ASSIGNMENT -> The response must consist of the lines below from the one with "TOMO-2178, status: Väntar -> Planerat" through the one with "TOMO-2218, due: Mar 25 -> Mar 22", exactly as they appear and with both ends kept.

DATA FOR THE TASK ->
-*-*-
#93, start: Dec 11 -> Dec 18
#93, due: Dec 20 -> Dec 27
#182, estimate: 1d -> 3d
-*-*-
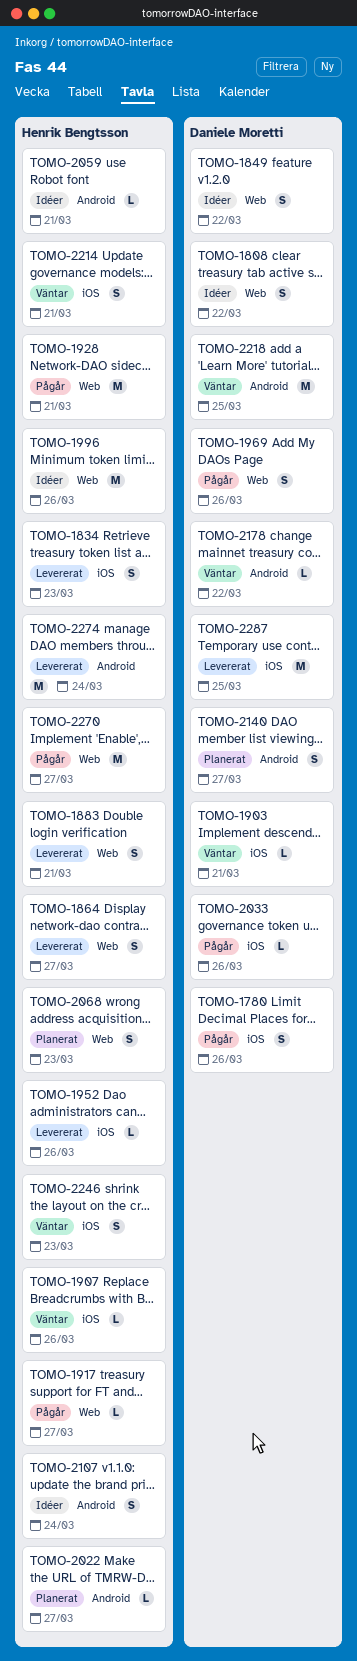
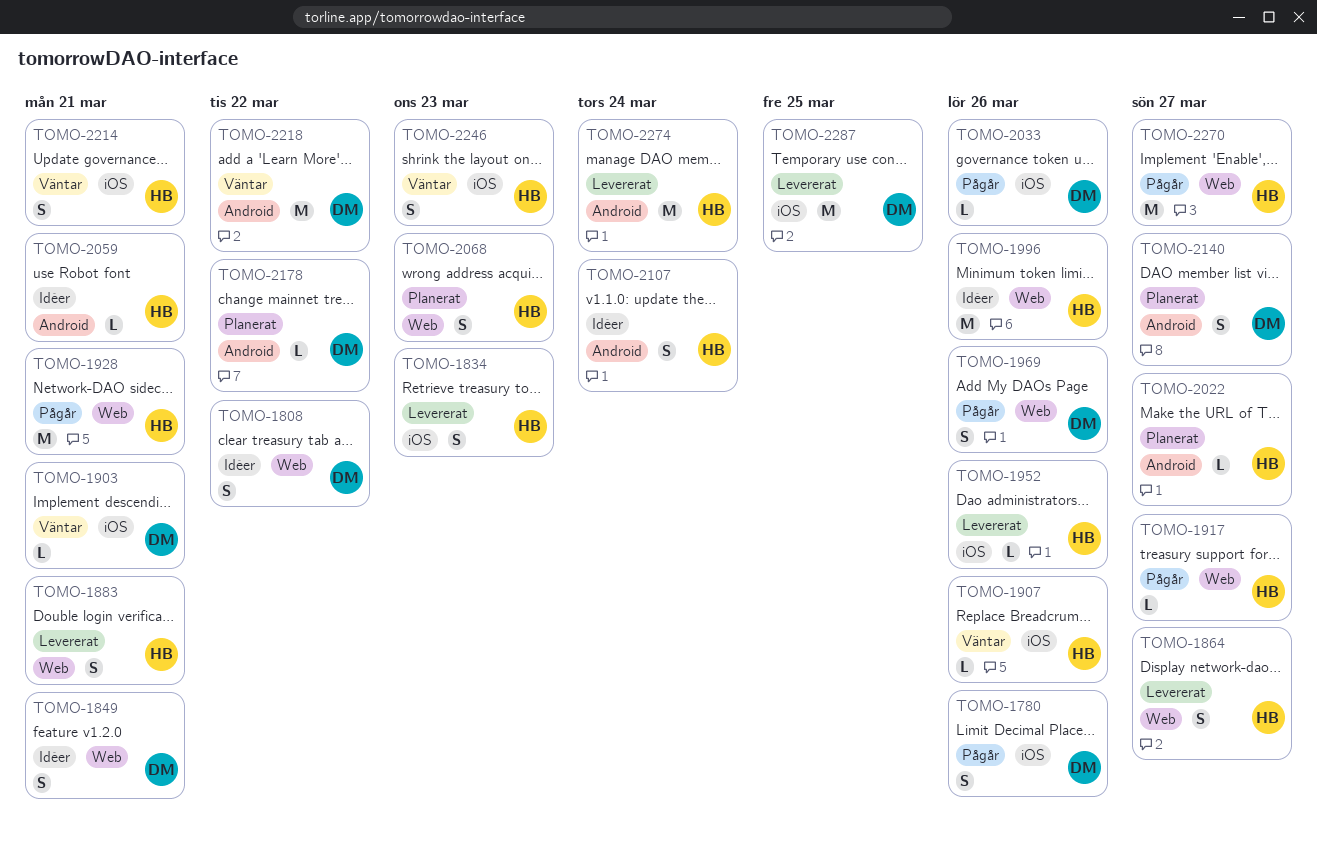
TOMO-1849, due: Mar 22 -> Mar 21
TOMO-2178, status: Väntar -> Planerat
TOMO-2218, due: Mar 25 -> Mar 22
-*-*-
RESPONSE ->
TOMO-2178, status: Väntar -> Planerat
TOMO-2218, due: Mar 25 -> Mar 22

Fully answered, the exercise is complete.